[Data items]
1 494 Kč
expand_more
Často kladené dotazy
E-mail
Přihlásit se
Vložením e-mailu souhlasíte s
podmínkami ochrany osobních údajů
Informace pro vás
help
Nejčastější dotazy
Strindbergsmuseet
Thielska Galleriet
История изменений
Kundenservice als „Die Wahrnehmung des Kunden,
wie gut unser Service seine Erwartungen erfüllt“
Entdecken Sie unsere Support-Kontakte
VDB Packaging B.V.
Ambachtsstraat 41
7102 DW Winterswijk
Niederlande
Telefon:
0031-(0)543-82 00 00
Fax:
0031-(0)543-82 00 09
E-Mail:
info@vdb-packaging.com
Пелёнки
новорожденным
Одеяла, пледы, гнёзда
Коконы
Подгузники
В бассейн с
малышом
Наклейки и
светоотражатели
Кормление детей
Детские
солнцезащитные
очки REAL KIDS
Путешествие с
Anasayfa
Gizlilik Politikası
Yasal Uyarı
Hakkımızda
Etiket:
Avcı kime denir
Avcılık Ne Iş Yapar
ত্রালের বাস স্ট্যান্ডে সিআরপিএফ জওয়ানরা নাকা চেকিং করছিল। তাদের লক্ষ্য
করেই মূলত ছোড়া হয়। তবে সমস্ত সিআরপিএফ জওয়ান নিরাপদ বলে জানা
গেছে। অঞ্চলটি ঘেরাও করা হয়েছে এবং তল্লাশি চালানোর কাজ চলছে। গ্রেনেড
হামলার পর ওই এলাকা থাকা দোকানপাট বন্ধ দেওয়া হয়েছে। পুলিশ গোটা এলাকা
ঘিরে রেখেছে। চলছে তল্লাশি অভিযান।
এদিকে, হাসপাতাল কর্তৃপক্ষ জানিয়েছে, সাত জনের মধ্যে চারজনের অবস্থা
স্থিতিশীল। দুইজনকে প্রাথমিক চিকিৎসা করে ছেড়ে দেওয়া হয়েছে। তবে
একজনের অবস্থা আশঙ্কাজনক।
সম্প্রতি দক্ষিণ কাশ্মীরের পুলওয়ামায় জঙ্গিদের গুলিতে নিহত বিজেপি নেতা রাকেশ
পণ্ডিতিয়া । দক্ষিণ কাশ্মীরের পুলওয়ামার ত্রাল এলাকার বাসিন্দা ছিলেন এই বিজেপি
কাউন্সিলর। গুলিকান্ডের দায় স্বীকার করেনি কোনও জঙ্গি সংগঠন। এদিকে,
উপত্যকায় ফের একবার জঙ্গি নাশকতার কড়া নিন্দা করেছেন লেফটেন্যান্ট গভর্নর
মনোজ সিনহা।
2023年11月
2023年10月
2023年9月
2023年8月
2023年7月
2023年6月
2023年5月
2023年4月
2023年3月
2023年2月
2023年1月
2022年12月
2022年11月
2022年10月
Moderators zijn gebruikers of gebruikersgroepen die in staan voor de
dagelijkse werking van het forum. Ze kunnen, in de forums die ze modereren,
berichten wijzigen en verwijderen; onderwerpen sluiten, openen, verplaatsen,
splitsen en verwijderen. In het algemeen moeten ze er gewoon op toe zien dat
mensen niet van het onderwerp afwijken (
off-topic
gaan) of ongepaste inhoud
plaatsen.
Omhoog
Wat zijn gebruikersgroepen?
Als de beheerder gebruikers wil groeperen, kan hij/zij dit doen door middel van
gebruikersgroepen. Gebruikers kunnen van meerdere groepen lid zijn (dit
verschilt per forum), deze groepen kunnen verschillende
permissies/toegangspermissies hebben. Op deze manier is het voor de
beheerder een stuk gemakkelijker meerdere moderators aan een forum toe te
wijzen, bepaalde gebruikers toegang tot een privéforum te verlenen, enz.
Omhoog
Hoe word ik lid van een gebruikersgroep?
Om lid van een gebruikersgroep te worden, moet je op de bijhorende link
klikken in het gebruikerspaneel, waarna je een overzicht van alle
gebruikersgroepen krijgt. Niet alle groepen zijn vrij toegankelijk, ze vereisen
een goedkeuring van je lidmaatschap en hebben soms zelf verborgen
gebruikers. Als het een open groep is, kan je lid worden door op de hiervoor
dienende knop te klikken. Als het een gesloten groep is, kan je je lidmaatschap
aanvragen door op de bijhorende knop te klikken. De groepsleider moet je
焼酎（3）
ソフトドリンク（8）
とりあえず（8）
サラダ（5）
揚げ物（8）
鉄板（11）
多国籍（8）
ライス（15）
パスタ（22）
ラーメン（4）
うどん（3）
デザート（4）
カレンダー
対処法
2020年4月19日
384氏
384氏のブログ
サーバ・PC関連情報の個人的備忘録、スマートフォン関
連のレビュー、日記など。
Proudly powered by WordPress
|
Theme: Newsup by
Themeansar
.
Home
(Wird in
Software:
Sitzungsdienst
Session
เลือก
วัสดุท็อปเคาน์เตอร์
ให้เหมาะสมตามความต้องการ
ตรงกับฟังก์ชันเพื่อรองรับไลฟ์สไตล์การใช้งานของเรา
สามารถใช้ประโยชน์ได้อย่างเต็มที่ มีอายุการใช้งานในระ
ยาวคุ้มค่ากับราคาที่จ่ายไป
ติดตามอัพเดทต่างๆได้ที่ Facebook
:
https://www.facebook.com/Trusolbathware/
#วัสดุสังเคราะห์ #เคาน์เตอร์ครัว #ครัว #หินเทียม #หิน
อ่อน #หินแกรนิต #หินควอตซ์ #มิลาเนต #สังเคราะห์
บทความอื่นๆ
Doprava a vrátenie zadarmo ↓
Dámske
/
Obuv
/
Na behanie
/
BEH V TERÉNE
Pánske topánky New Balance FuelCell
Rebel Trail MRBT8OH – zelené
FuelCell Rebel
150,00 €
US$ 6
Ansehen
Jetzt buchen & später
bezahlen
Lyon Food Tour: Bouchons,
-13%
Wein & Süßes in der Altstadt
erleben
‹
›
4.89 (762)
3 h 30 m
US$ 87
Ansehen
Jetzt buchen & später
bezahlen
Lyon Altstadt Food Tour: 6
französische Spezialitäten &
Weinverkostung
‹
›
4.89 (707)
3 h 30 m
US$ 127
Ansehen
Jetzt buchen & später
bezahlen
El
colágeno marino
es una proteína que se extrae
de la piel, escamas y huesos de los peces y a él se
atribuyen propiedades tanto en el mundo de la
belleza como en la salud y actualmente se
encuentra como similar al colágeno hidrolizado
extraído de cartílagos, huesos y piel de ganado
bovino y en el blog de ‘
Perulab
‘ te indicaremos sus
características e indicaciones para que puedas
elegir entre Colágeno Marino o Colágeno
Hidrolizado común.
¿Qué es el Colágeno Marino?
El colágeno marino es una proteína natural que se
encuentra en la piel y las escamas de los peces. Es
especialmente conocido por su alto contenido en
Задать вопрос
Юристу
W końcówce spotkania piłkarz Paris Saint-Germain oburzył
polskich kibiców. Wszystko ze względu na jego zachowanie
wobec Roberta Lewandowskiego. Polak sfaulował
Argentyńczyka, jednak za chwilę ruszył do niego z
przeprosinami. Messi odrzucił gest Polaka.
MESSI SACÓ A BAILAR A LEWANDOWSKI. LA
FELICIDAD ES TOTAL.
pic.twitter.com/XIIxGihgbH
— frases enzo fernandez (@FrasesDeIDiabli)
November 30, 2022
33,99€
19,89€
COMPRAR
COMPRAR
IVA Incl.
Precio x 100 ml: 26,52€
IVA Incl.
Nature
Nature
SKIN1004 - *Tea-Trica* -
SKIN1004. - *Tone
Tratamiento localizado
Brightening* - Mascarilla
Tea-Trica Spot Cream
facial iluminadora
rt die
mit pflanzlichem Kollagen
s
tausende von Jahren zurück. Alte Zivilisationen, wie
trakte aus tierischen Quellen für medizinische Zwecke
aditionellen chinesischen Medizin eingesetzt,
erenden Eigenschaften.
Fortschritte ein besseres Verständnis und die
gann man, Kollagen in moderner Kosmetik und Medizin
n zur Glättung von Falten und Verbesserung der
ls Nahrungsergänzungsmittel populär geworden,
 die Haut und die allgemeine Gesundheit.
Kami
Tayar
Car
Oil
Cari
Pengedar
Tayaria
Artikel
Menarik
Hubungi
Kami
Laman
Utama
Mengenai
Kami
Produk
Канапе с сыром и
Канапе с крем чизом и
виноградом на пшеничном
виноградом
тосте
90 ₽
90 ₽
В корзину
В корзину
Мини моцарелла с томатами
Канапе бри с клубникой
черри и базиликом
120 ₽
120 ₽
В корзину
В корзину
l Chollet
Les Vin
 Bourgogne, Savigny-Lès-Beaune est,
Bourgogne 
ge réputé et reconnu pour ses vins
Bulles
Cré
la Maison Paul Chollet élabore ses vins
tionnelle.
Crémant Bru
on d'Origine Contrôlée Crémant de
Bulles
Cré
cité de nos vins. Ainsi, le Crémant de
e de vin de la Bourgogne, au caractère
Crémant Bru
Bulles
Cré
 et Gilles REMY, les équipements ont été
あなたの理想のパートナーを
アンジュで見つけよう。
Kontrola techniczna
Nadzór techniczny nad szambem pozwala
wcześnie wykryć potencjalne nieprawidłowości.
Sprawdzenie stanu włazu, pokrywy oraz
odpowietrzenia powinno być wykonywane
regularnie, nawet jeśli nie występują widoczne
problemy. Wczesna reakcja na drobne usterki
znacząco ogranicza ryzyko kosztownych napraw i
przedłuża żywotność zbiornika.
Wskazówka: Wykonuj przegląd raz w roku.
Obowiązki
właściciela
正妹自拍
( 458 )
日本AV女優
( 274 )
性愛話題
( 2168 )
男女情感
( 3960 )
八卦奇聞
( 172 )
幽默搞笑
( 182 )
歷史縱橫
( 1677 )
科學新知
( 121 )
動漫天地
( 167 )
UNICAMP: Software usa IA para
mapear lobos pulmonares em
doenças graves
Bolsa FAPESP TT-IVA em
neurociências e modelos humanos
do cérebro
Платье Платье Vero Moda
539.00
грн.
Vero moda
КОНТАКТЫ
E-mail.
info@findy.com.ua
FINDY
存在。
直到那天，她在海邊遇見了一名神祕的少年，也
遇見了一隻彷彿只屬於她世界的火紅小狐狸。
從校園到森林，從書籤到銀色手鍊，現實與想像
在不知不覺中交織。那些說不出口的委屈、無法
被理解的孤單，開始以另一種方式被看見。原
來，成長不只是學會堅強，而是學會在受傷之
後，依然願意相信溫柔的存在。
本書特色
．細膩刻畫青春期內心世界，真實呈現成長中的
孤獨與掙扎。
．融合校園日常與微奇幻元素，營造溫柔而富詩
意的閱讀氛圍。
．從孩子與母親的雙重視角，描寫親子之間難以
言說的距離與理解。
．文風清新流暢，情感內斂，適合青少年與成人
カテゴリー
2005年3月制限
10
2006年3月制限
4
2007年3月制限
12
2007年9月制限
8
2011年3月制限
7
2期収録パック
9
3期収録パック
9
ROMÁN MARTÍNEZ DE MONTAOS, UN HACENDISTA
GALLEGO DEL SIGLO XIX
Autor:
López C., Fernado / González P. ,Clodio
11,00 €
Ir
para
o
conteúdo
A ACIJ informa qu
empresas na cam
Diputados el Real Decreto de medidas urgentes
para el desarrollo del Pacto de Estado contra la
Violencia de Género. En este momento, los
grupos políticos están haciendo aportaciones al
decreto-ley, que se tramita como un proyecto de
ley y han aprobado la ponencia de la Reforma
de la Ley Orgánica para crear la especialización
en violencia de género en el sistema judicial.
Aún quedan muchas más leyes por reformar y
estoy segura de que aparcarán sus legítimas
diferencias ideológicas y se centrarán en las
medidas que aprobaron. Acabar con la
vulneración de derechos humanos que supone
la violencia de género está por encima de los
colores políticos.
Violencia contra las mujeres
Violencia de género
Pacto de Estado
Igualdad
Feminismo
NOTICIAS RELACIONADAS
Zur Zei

WHAT THE EXERCISE ASKS ▸ Using the entries above, quote each line verbatim from the first through the line that contains "Kundenservice als „Die".

WRITTEN ANSWER ▸
1 494 Kč
expand_more
Často kladené dotazy
E-mail
Přihlásit se
Vložením e-mailu souhlasíte s
podmínkami ochrany osobních údajů
Informace pro vás
help
Nejčastější dotazy
Strindbergsmuseet
Thielska Galleriet
История изменений
Kundenservice als „Die Wahrnehmung des Kunden,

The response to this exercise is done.